A decade ago internet rights groups had thought they had won what has become known as the First Crypto Wars. Governments had sought to control encryption through a combination of stringent export laws and enforced crypto key escrow so that it could decrypt anything it wished whenever it felt it was necessary. Faced with huge opposition, it seemed as if government had backed off and the Crypto Wars were won. But now the latest leaks show they simply chose a different route – to defeat encryption itself.
The files show three primary methods: NSA control and influence over the setting of encryption standards; the use of supercomputers to ‘brute-force’ crypto keys; and most disturbingly, “the most closely guarded secret of all – collaboration with technology companies and internet service providers themselves.”
There appears to have been some sort of breakthrough in crypto cracking around 2010. "For the past decade, NSA has lead [sic] an aggressive, multi-pronged effort to break widely used internet encryption technologies," stated a 2010 GCHQ document. "Vast amounts of encrypted internet data which have up till now been discarded are now exploitable." The nature of this breakthrough is not made clear, but an internal NSA memo says that British analysts “were gobsmacked!”
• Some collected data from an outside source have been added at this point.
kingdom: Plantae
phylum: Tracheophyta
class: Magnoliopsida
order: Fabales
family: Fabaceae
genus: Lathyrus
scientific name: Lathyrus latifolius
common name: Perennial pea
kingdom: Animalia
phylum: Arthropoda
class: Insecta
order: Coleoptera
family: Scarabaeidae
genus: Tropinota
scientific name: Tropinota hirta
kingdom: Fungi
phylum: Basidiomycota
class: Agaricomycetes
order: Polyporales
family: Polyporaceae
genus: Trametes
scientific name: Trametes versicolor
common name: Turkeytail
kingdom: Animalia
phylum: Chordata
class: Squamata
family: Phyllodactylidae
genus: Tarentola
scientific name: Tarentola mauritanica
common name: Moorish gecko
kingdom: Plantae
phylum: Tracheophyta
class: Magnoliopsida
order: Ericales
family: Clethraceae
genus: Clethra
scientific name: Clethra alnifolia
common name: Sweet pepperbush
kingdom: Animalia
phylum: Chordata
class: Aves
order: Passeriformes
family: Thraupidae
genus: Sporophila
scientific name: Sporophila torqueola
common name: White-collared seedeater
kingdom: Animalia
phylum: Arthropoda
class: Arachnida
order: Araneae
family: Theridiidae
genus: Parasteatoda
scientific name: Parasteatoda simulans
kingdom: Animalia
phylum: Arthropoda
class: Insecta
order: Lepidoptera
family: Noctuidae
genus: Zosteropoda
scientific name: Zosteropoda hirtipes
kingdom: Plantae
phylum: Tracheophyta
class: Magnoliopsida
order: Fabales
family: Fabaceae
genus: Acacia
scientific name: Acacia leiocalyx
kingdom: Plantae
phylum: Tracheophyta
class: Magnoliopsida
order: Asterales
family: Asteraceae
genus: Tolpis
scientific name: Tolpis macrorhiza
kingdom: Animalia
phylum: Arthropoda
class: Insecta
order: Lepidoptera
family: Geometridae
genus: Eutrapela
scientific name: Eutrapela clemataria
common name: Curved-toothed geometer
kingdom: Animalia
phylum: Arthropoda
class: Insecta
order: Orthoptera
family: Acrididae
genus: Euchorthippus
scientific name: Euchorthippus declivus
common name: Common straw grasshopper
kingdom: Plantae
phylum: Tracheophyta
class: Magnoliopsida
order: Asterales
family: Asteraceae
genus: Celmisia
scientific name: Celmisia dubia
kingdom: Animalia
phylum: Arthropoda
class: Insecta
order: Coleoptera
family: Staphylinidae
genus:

The overall extent of the NSA’s crypto success can be seen in a ‘top secret’ GCHQ document that says it is exempt from disclosure under the Freedom of Information Act. It states, “For the past decade, NSA has lead an aggressive, multi-pronged effort to break widely used internet encryption technologies. Cryptanalytic capabilities are now coming on line. Vast amounts of encrypted Internet data which have up till now been discarded are now exploitable. Major new processing systems, SIGDEV efforts and tasking must be put in place to capitalize on this opportunity.”
One of the most worrying methods for this crypto subversion has been to collaborate with the industry. Snowden said back in June, "Encryption works. Properly implemented strong crypto systems are one of the few things that you can rely on.” The implication is that the NSA and GCHQ have prevented or subverted that proper implementation at the vendor level.
Key to this would appear to be the NSA’s Project Bullrun, which, says one of the leaked documents, “deals with NSA's abilities to defeat the encryption used in specific network communication technologies. Bullrun involves multiple sources, all of which are extremely sensitive." Noticeably, both the NSA and GCHQ run schemes for vendors to have their security products assessed. But the NSA’s Commercial Solutions Center, says the Guardian, “is used by the NSA to ‘to leverage sensitive, co-operative relationships with specific industry partners’ to insert vulnerabilities into security products.”
'NSA- and GCHQ-certified' could take on a new meaning for security products.
Bruce Schneier, a cryptographer who combines a role as CTO with BT (named as one of the UK companies that has co-operated with GCHQ’s Tempora surveillance program) and a board member of the EFF, has called for engineers to take back the internet. "The US government has betrayed the internet. We need to take it back," he wrote in the Guardian yesterday.
Schneier offers a three-point plan. "One, we should expose... We need whistleblowers.
"Two, we can design... In particular, we need open protocols, open implementations, open systems – these will be harder for the NSA to subvert.
"Three, we can influence governance. I have resisted saying this up to now, and I am saddened to say it, but the US has proved to be an unethical steward of the internet. The UK is no better... we need to demand transparency, oversight, and accountability from our governments and corporations.
"Generations from now," he concludes, "when people look back on these early decades of the internet, I hope they will not be disappointed in us."